Александр Твардовский | страница 21



Если послушать их, выходит, будто читатель следит за путешествием Моргунка так же, как зрители на стадионе — за бегуном, который, безнадежно отстав от других, все еще трусит по дорожке, в то время как остальные давно финишировали!

Но почему же тогда вместо естественного в таком случае жалостливо-снисходительного сочувствия, а то и беззлобной насмешки герой поэмы возбуждает к себе совсем иное отношение?.. Перечитаем ее!

Просто ли бытовой картинкой она открывается?

У перевоза стук колес,
Сбой, гомон, топот ног.
Идет народ, ползет обоз,
Старик паромщик взмок.
Паром скрипит, канат трещит,
Народ стоит бочком.
Уполномоченный спешит[2]
И баба с сундучком.
Паром идет, как карусель,
Кружась от быстрины…

Или эта переправа теперь в восприятии Моргунка ассоциируется с подступившей необходимостью отчалить от привычного, обжитого берега к другому, еще повитому туманом, загадочному? Кружение «от быстрины», туго натянувшийся канат, скрипящий под напором воды паром — все это как-то по-особому видится герою.

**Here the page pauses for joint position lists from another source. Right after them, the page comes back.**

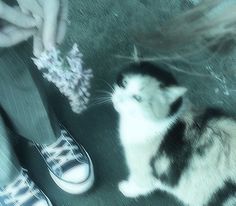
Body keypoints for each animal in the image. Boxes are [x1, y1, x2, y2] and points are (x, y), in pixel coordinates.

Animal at [112, 62, 236, 206]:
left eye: (138, 98)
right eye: (124, 83)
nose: (118, 99)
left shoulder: (144, 169)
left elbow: (141, 184)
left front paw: (126, 188)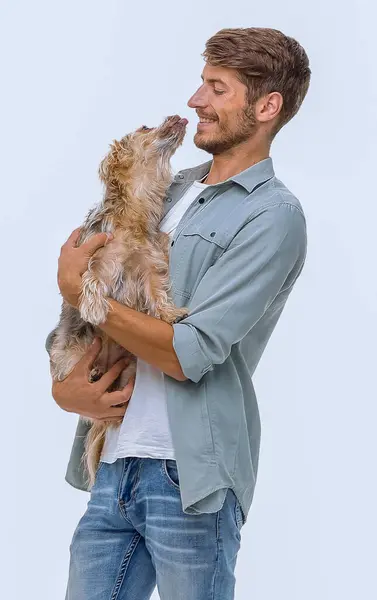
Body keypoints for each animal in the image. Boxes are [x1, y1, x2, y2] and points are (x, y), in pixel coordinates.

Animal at [48, 115, 188, 490]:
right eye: (145, 128)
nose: (177, 116)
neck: (135, 213)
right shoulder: (95, 258)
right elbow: (92, 281)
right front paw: (94, 306)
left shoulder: (148, 265)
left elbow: (157, 291)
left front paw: (171, 313)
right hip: (72, 355)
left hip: (128, 374)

А его мир, который он вынужден покинуть, который у него из-под ног уходит (ославленный критиками как «узенькая дорожка», «маленькое счастье» и т. д. и т. п.), прост и вместе с тем поэтичен:

И дождь поспешный, молодой
Закапал невпопад.
Запахло летнею водой,
Землей, как год назад.
И по-ребячьи Моргунок
Вдруг протянул ладонь.
И, голову склонивши вбок,
Был строг и грустен конь.

Невпопад — потому что Моргунку теперь не пахать, не сеять. Покидает он родные места, а они томят душу, не отпускают, призывно, как и год назад, напоминают о себе, зовут назад, к привычному труду.

И конь недаром построжел, погрустнел, того и гляди, как в сказке, человеческий голос подаст… А ведь и в самом деле, «в ночь, как ехать со двора, с конем был разговор», да и позже спросит его Моргу-нок: «По той, а, может, не по той дороге едем, друг?»

Не раз еще в поэме повеет сказкой, — например, когда встанет перед героем выбор — единоличная ли деревня Острова или фроловский колхоз.

Да и совсем уж «собственной персоной» объявится «сказка-ложь, да в ней намек» в довольно будничных обстоятельствах:

На огне трещит валежник
Робко, будто под ногой.
Двое возчиков проезжих
Сонно смотрят на огонь.
……………………………………
Спит не спит, лежит Никита,
Слышен скрип и хруст травы.
Глухо тукают копыта
Возле самой головы.
Поправляет головешки
Освещенная рука.

После этой предельно реалистичной картины, достигающей в последних строках зрительной яркости кинематографического кадра, и возникает сказка про деда с бабой.